Mais bon, passons le brossage dans le sens du poil et passons aux événements suivant soit la découverte par le canard ayant dévoilé l’affaire de l’appartement qu’effectivement M.Gaymard possédait dans Paris. Selon les rêgles édictées par le 1er Ministre bieeeeeeeeen avant le scandale, tout ministre disposant d’un logement dans Paris ne peut se valoir d’un logement offert par l’Etat. Or, ce pauvre Hervé en possédait un que gracieusement il louait à un ami. Là, déjà, il y a un petit problème. Mr Gaymard avait-il dès lors le droit de recevoir un logement de l’Etat, sa situation immobilière et financière l’imposait-il alors que sa femme est loin d’être au RMI. Définitivement, ça coince. Et quand en plus l’individu se défend, ça coince encore plus et histoire de ne pas entacher le gouvernement ainsi que ses potes des ministères qui lui crachaient déjà dessus, il s’en est allé. Il est vrai que dès lors qu’il n’y a plus de rapports de confiance entre un gouvernment et ses électeurs, celui-ci doit s’en aller. Ce fût sans doute une sage décision. Ca rappellerait comme un certain Béregovoy. On ne souhaitera pas à Hervé le même destin.

Etonnament, hors d’Europe, on retrouve beaucoup moins ce problême. Ce serait même le contraire. Je me souviens encore de cette chère Chine, où les plus grands dirigeants (les grands manitous), s’accaparent les places dirigeantes des plus grandes entreprises d’état tout en y plaçant stratégiquement leurs potes.
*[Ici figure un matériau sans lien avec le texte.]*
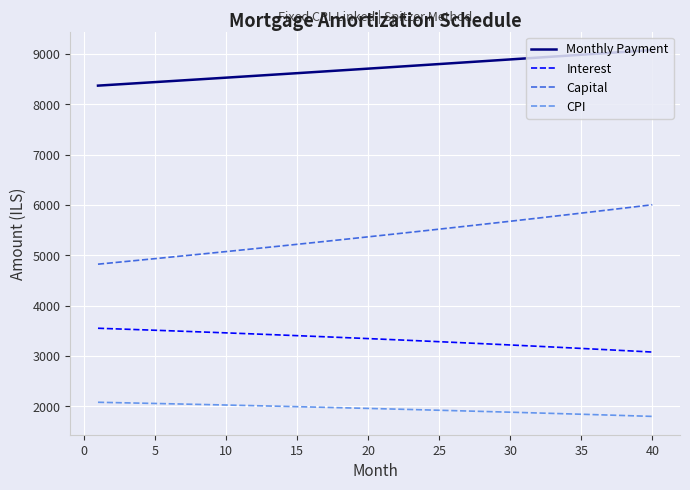

How many lines are shown in the chart?

4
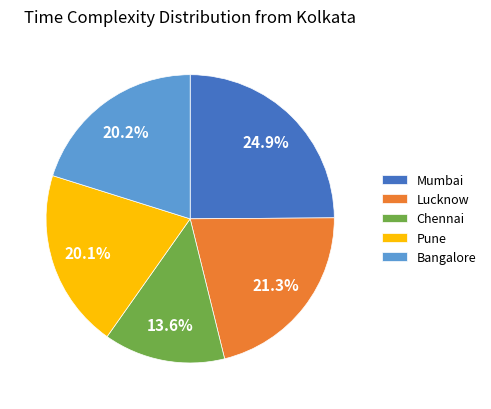

To the nearest percent, what portion does Chennai represent?

14%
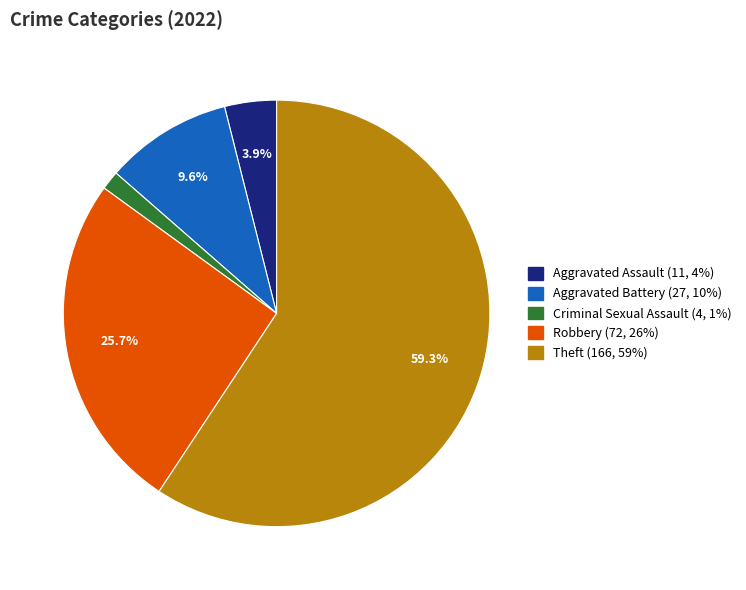

Does any single category account for the majority?

Yes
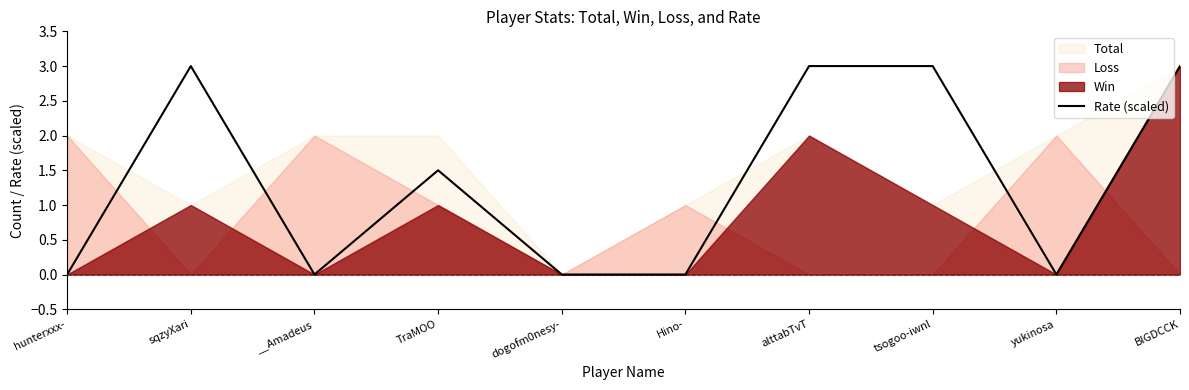

Is it true that Rate (scaled) equals 1.1 at yukinosa?

False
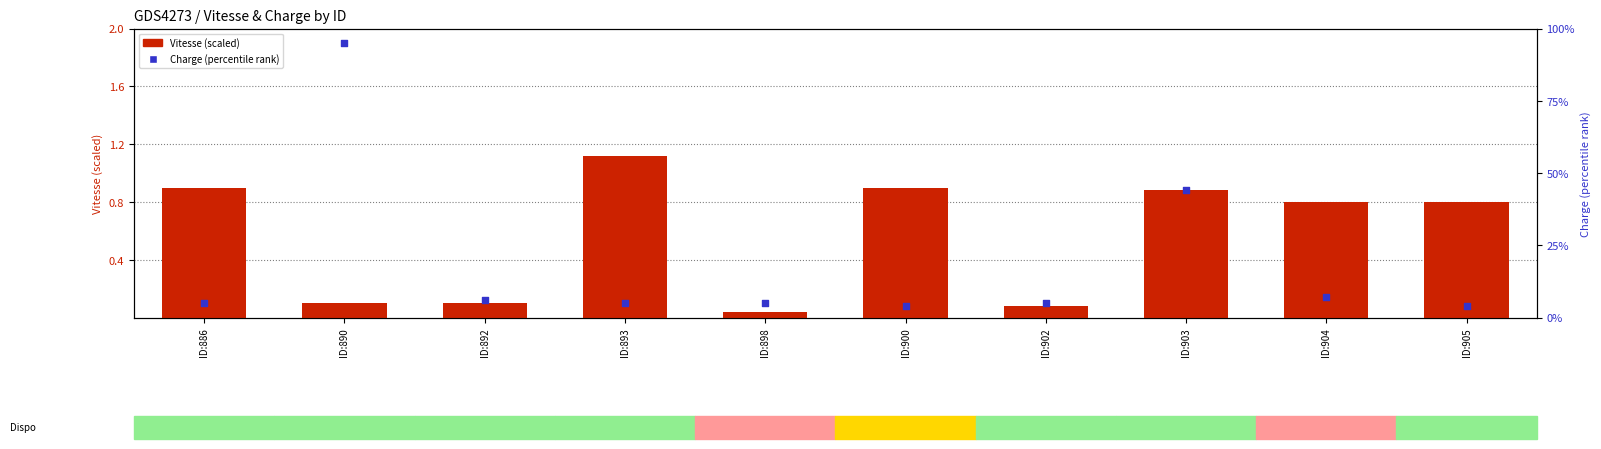

Is the value of Vitesse at ID:898 greater than the value of Charge at ID:902?

No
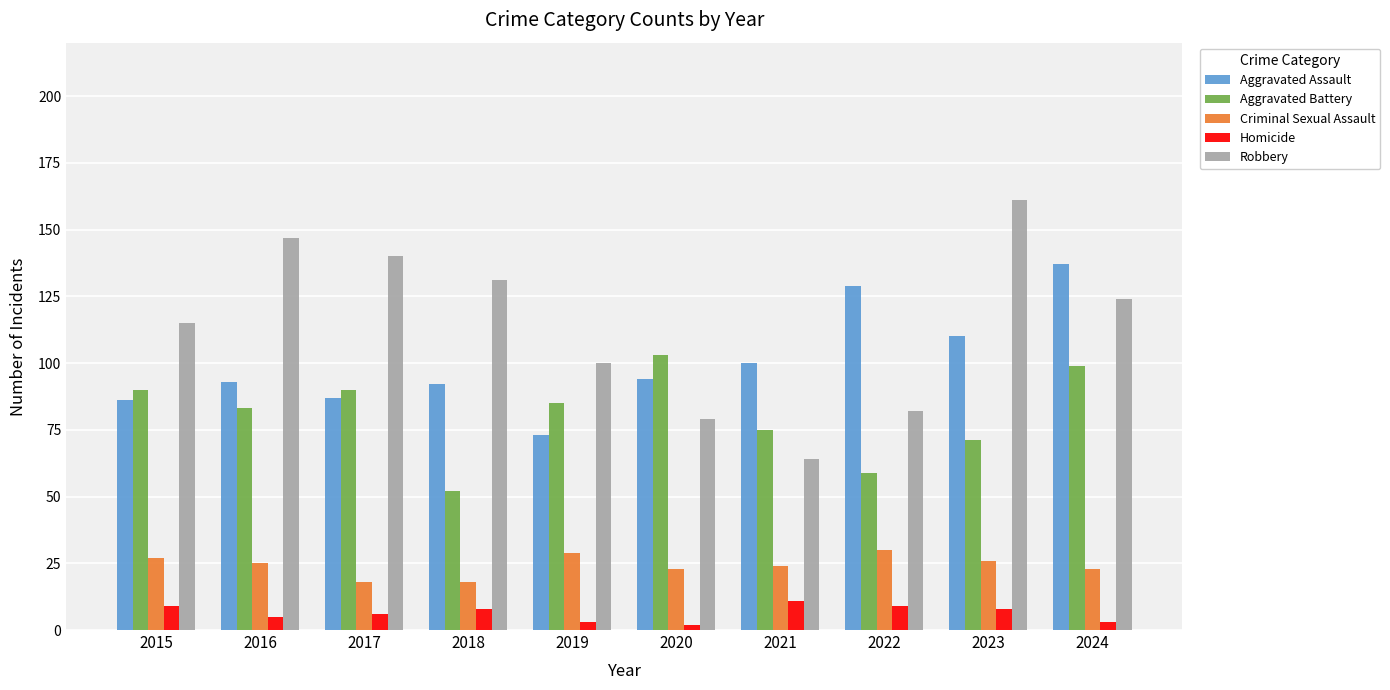

How many Homicide values are between 3 and 9?

8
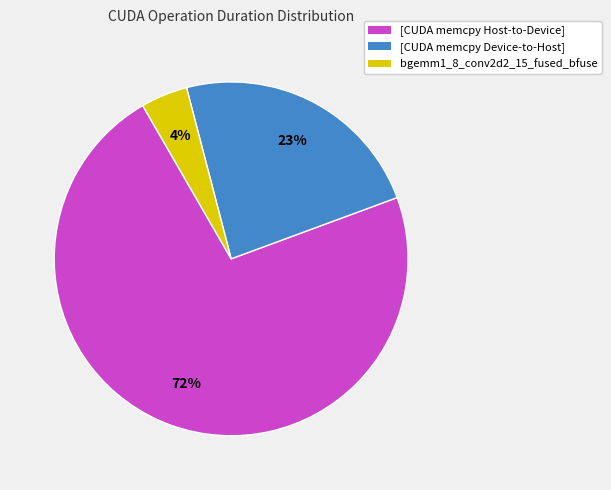

Which slice is the smallest?

bgemm1_8_conv2d2_15_fused_bfuse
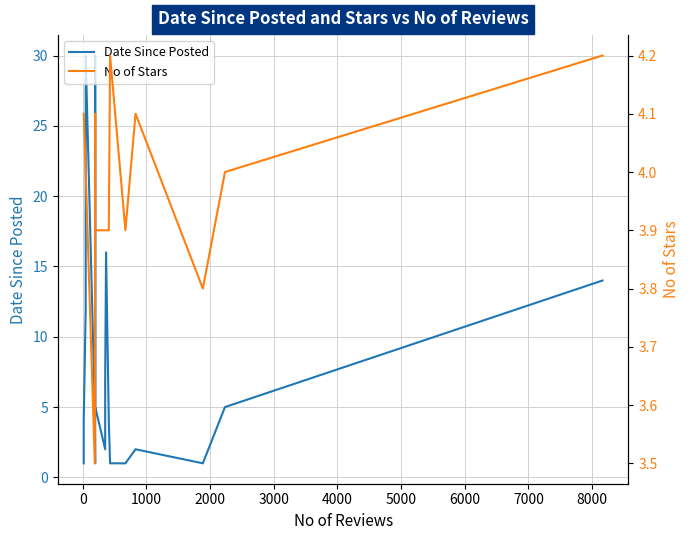

True or false: No of Stars has more than 0 interior local peaks.

True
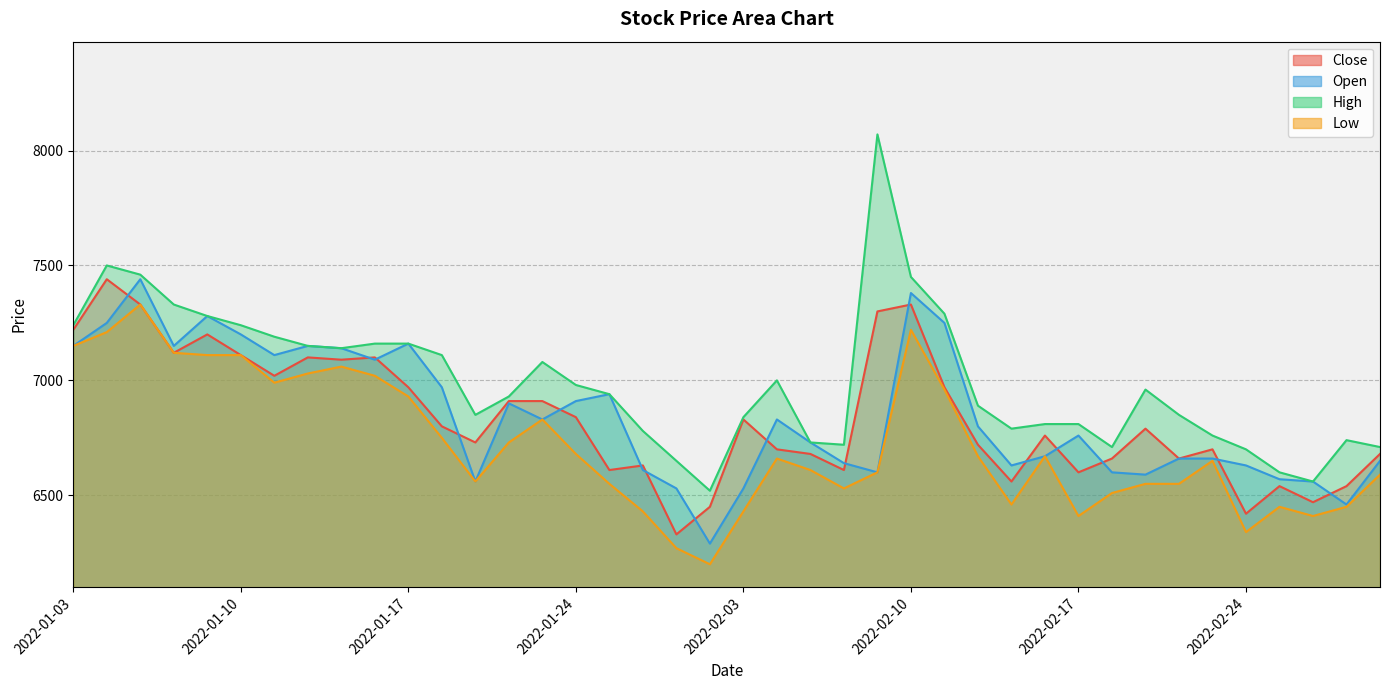

Which series has the widest spread of values?

High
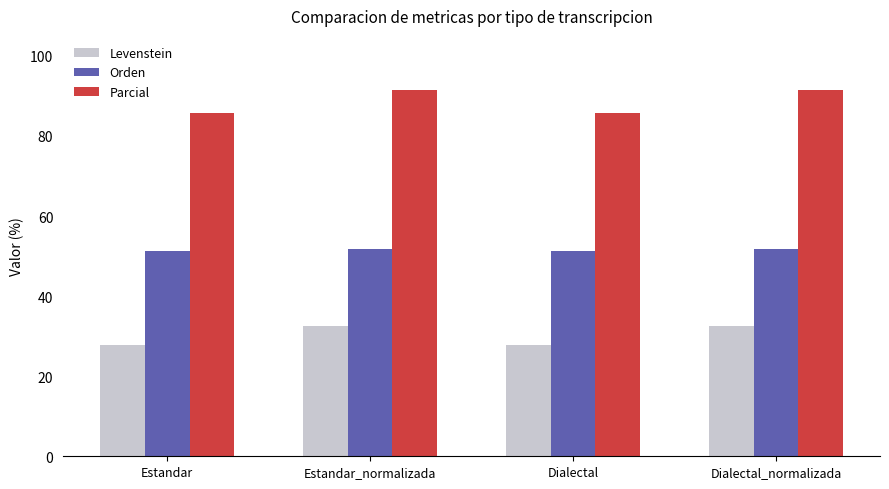

What is the label of the 4th bar from the left?

Dialectal_normalizada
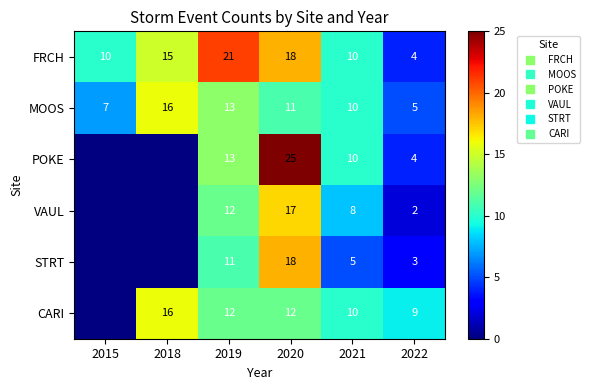

Which category has the lowest value in the CARI series?

2015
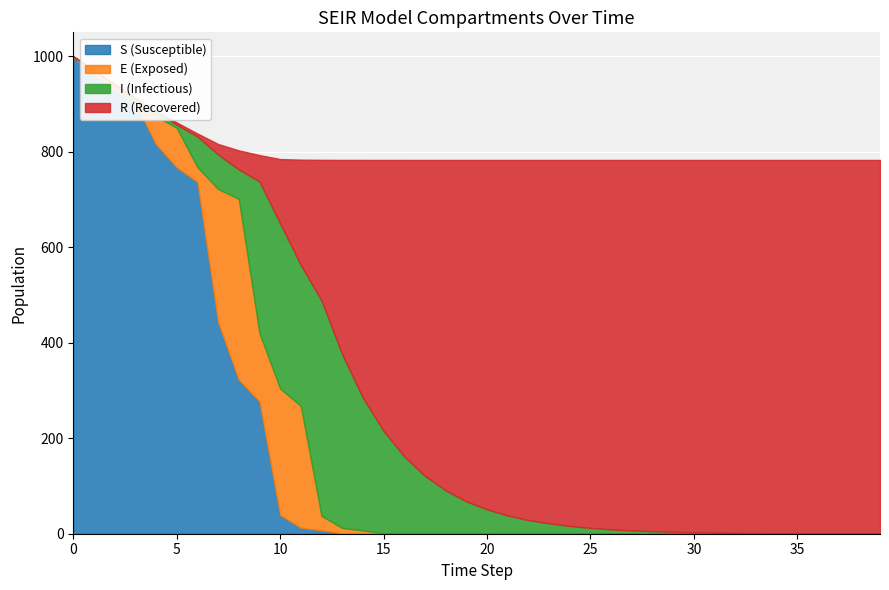

True or false: S has more than 0 points higher than both neighbors.

False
Et à l’aube de leur retraite, quel bonheur que de se retrouver dans l’une de ses nombreuses villas secondaires où il y fait si bon vivre à l’abri d’un peuple encore endormi.

Mais bon voilà, pour en revenir à mon opinion sur la chose, je pense que logiquement, les choses en sont arrivées là où elles en sont aujourd’hui mais ma foi, on focalise bien trop sur un certain type de dysfonctionnement sur une certaine catégorie des grands (politiciens, hommes d’affaires…) mais on demeure aveugle sur l’autre sphère, la médiatique, qui nous fait bouffer de la m… (cf. le post précedent) tout en nous vidant nos esprits en écoutant de la m…-bis* (Les sociétés produisant les m… du post précedent) ou en nous proposant du sport pas très formateur pour nos matières grises (et 1, et 2, et 3……..) Zéro… oui, le zéro. Sans doute depuis, l’équipe de la bêtise a-t-elle vaincu celle de l’intelligence et du bon sens.